§ **Exercise requirements**: Copy all of the data below exactly as it is given.
[Data extracts Boundary: Start]
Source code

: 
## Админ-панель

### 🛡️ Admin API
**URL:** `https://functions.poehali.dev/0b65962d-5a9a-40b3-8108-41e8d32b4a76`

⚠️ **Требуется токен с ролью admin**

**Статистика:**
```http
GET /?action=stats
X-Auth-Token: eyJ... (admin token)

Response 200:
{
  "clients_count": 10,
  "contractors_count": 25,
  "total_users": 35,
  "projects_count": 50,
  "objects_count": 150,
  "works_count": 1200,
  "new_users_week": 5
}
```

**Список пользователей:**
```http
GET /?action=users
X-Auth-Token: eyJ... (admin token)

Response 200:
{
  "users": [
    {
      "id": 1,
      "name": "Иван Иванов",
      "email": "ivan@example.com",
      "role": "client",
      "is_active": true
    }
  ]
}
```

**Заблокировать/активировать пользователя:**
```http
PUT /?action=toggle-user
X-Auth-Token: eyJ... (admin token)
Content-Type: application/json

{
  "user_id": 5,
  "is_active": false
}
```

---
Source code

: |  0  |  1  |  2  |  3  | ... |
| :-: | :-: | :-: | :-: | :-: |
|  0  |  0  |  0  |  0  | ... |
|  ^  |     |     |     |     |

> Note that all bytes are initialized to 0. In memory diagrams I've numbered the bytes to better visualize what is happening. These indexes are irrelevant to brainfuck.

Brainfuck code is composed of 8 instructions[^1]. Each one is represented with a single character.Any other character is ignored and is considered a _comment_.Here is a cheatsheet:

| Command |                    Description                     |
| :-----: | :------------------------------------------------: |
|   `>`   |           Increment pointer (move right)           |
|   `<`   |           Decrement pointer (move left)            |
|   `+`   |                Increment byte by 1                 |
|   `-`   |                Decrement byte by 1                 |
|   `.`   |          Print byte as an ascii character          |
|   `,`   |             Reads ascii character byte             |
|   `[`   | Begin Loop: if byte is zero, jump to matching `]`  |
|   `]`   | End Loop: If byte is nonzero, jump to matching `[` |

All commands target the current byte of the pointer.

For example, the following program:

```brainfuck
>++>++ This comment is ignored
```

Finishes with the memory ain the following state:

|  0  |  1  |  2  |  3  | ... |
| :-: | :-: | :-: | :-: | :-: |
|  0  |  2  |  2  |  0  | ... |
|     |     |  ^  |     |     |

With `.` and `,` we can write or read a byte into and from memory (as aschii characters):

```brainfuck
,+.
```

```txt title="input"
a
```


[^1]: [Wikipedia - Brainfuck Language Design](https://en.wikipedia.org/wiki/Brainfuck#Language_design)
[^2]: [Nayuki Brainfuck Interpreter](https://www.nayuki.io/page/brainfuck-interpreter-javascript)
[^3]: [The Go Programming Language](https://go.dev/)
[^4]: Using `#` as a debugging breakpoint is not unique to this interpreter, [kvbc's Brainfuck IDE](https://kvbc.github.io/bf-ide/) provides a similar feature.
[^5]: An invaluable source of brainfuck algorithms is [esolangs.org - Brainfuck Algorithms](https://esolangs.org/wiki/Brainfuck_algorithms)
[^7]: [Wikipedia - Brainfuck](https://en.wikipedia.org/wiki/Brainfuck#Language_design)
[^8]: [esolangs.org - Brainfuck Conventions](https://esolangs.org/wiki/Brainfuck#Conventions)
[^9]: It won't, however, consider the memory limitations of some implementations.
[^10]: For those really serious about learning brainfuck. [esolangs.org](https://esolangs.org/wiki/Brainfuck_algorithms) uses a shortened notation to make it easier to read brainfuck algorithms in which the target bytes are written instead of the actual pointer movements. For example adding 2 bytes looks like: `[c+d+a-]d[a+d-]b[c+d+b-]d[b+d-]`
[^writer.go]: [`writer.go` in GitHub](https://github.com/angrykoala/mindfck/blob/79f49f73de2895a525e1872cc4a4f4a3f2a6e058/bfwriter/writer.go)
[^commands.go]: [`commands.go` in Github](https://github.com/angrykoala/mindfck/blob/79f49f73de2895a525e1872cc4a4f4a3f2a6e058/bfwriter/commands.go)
[Data extracts Boundary: End]
§ **Reply**:
Source code

: 
## Админ-панель

### 🛡️ Admin API
**URL:** `https://functions.poehali.dev/0b65962d-5a9a-40b3-8108-41e8d32b4a76`

⚠️ **Требуется токен с ролью admin**

**Статистика:**
```http
GET /?action=stats
X-Auth-Token: eyJ... (admin token)

Response 200:
{
  "clients_count": 10,
  "contractors_count": 25,
  "total_users": 35,
  "projects_count": 50,
  "objects_count": 150,
  "works_count": 1200,
  "new_users_week": 5
}
```

**Список пользователей:**
```http
GET /?action=users
X-Auth-Token: eyJ... (admin token)

Response 200:
{
  "users": [
    {
      "id": 1,
      "name": "Иван Иванов",
      "email": "ivan@example.com",
      "role": "client",
      "is_active": true
    }
  ]
}
```

**Заблокировать/активировать пользователя:**
```http
PUT /?action=toggle-user
X-Auth-Token: eyJ... (admin token)
Content-Type: application/json

{
  "user_id": 5,
  "is_active": false
}
```

---
Source code

: |  0  |  1  |  2  |  3  | ... |
| :-: | :-: | :-: | :-: | :-: |
|  0  |  0  |  0  |  0  | ... |
|  ^  |     |     |     |     |

> Note that all bytes are initialized to 0. In memory diagrams I've numbered the bytes to better visualize what is happening. These indexes are irrelevant to brainfuck.

Brainfuck code is composed of 8 instructions[^1]. Each one is represented with a single character.Any other character is ignored and is considered a _comment_.Here is a cheatsheet:

| Command |                    Description                     |
| :-----: | :------------------------------------------------: |
|   `>`   |           Increment pointer (move right)           |
|   `<`   |           Decrement pointer (move left)            |
|   `+`   |                Increment byte by 1                 |
|   `-`   |                Decrement byte by 1                 |
|   `.`   |          Print byte as an ascii character          |
|   `,`   |             Reads ascii character byte             |
|   `[`   | Begin Loop: if byte is zero, jump to matching `]`  |
|   `]`   | End Loop: If byte is nonzero, jump to matching `[` |

All commands target the current byte of the pointer.

For example, the following program:

```brainfuck
>++>++ This comment is ignored
```

Finishes with the memory ain the following state:

|  0  |  1  |  2  |  3  | ... |
| :-: | :-: | :-: | :-: | :-: |
|  0  |  2  |  2  |  0  | ... |
|     |     |  ^  |     |     |

With `.` and `,` we can write or read a byte into and from memory (as aschii characters):

```brainfuck
,+.
```

```txt title="input"
a
```


[^1]: [Wikipedia - Brainfuck Language Design](https://en.wikipedia.org/wiki/Brainfuck#Language_design)
[^2]: [Nayuki Brainfuck Interpreter](https://www.nayuki.io/page/brainfuck-interpreter-javascript)
[^3]: [The Go Programming Language](https://go.dev/)
[^4]: Using `#` as a debugging breakpoint is not unique to this interpreter, [kvbc's Brainfuck IDE](https://kvbc.github.io/bf-ide/) provides a similar feature.
[^5]: An invaluable source of brainfuck algorithms is [esolangs.org - Brainfuck Algorithms](https://esolangs.org/wiki/Brainfuck_algorithms)
[^7]: [Wikipedia - Brainfuck](https://en.wikipedia.org/wiki/Brainfuck#Language_design)
[^8]: [esolangs.org - Brainfuck Conventions](https://esolangs.org/wiki/Brainfuck#Conventions)
[^9]: It won't, however, consider the memory limitations of some implementations.
[^10]: For those really serious about learning brainfuck. [esolangs.org](https://esolangs.org/wiki/Brainfuck_algorithms) uses a shortened notation to make it easier to read brainfuck algorithms in which the target bytes are written instead of the actual pointer movements. For example adding 2 bytes looks like: `[c+d+a-]d[a+d-]b[c+d+b-]d[b+d-]`
[^writer.go]: [`writer.go` in GitHub](https://github.com/angrykoala/mindfck/blob/79f49f73de2895a525e1872cc4a4f4a3f2a6e058/bfwriter/writer.go)
[^commands.go]: [`commands.go` in Github](https://github.com/angrykoala/mindfck/blob/79f49f73de2895a525e1872cc4a4f4a3f2a6e058/bfwriter/commands.go)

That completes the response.